Being someone that always tries to find a reason for everything, it’s sometimes hard, especially when everything seems to be heading in the opposite direction of the way you want to be going.
It’s almost a month ago now since my great grandma past, and some days I find myself asking why? Surely there has to be a reason that some higher power, whatever that may be, decided that it was her time to go. And maybe there was, and maybe I know the answer, but that is all a tale for another day.
I am also starting to question how I came to be seeing a guy for over two months, after possibly being THE number one activist for the single-life? After all of my rambling on about how good life is when you are a single 18-year-old girl, I find myself almost in a relationship?
As amazing as my relationship is with this boy, it is still hard to comprehend. Am I the biggest hypocrite to walk this earth?
I find myself picking fights with him 24/7 thinking that maybe he will leave, and I will be single again, and then I will have the comfort of knowing that I was promoting the life that I was actually living. But he hasn’t left, and I don’t really think I want him to, but there is still this lingering feeling that I am living a double life.
I am online preaching that the best way to live is basically boy-free, while sitting in my bed watching a movie with the guy I am seeing.

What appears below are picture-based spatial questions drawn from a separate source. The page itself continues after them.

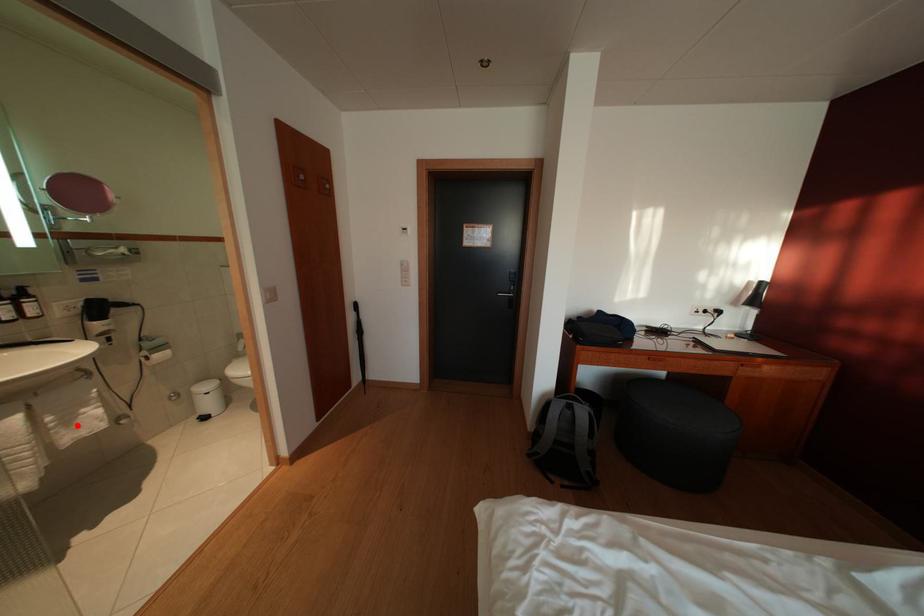
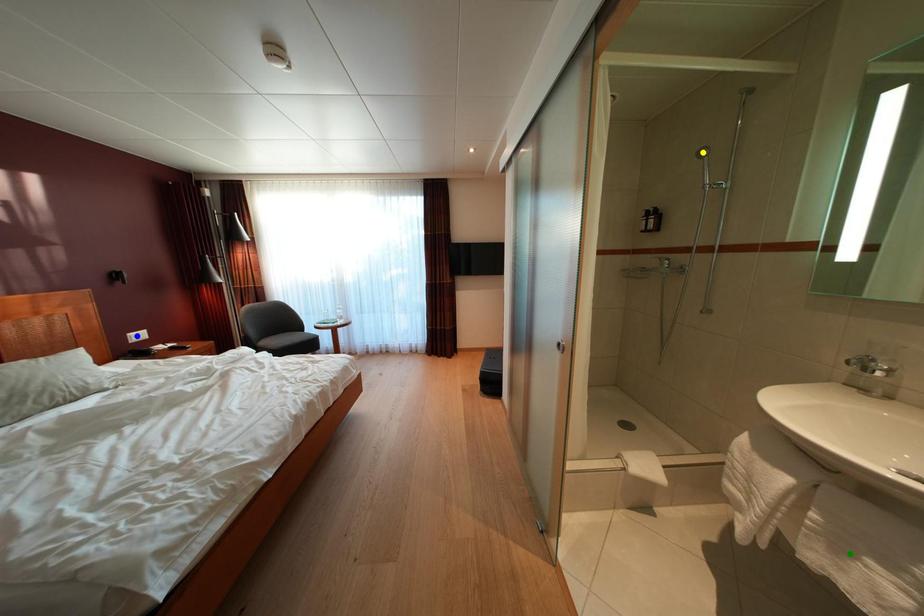
Question: I am providing you with two images of the same scene from different viewpoints. A red point is marked on the first image. You are given multiple points on the second image. Which mark in image 2 goes with the point in image 1?

Choices:
 (A) green point
 (B) yellow point
 (C) blue point

Answer: (A)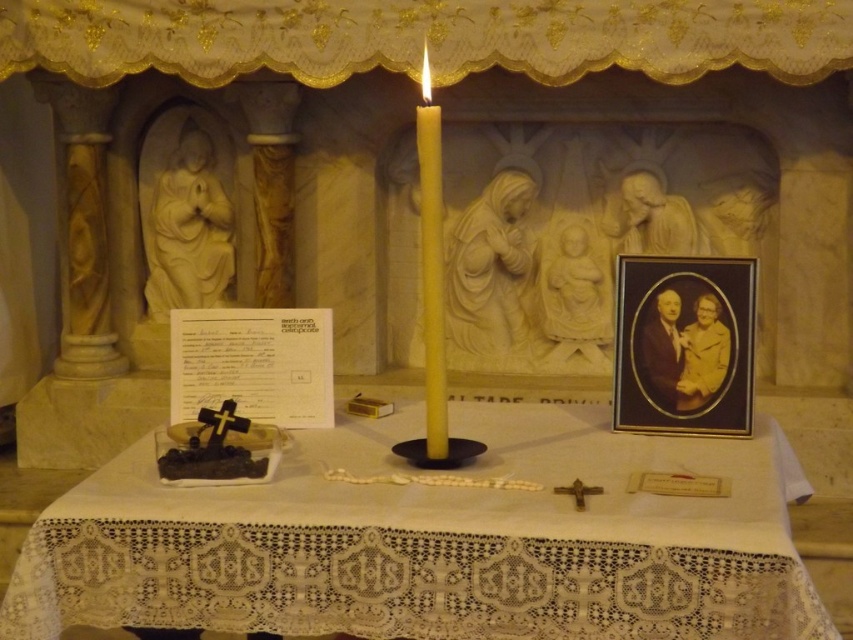
Is white lace tablecloth at center below white marble statue at upper left?

Yes.

Is point (117, 621) farther from camera compared to point (216, 282)?

No.

Is point (399, 524) behind point (177, 211)?

No, (399, 524) is closer to viewer.

Where is `white lace tablecloth at center`? This screenshot has height=640, width=853. white lace tablecloth at center is located at coordinates (433, 540).

Which is more to the right, white lace tablecloth at center or yellow wax candle at center?

From the viewer's perspective, white lace tablecloth at center appears more on the right side.

Which of these two, white lace tablecloth at center or yellow wax candle at center, stands taller?

yellow wax candle at center

Who is more distant from viewer, (665, 524) or (425, 211)?

Positioned behind is point (425, 211).

At what (x,y) coordinates should I click in order to perform the action: click on white lace tablecloth at center. Please return your answer as a coordinate pair (x, y). The image size is (853, 640). Looking at the image, I should click on (433, 540).

Describe the element at coordinates (184, 220) in the screenshot. This screenshot has height=640, width=853. I see `white marble statue at upper left` at that location.

What do you see at coordinates (184, 220) in the screenshot?
I see `white marble statue at upper left` at bounding box center [184, 220].

Find the location of a particular element. The height and width of the screenshot is (640, 853). white marble statue at upper left is located at coordinates (184, 220).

I am telling you all to have a strong, empowering and close-nit relationship with your girlfriends, yet it feels like forever since I have been together with mine, or even spoken to them.
But at the end of the day, I have to keep telling myself that there is a reason why I was writing on topics like focusing on yourself and not worrying about relationships back then, and why I am in one now. There is a reason why all of my girlfriends in SMC are busy now, and we all haven’t had the time to catch up with one another as a group. I just have to wait for that reason to become apparent.
It really is scary sometimes when you are unsure why different things are happening, or why some things aren’t, but at the end of the day, you just have to let fate do its magic.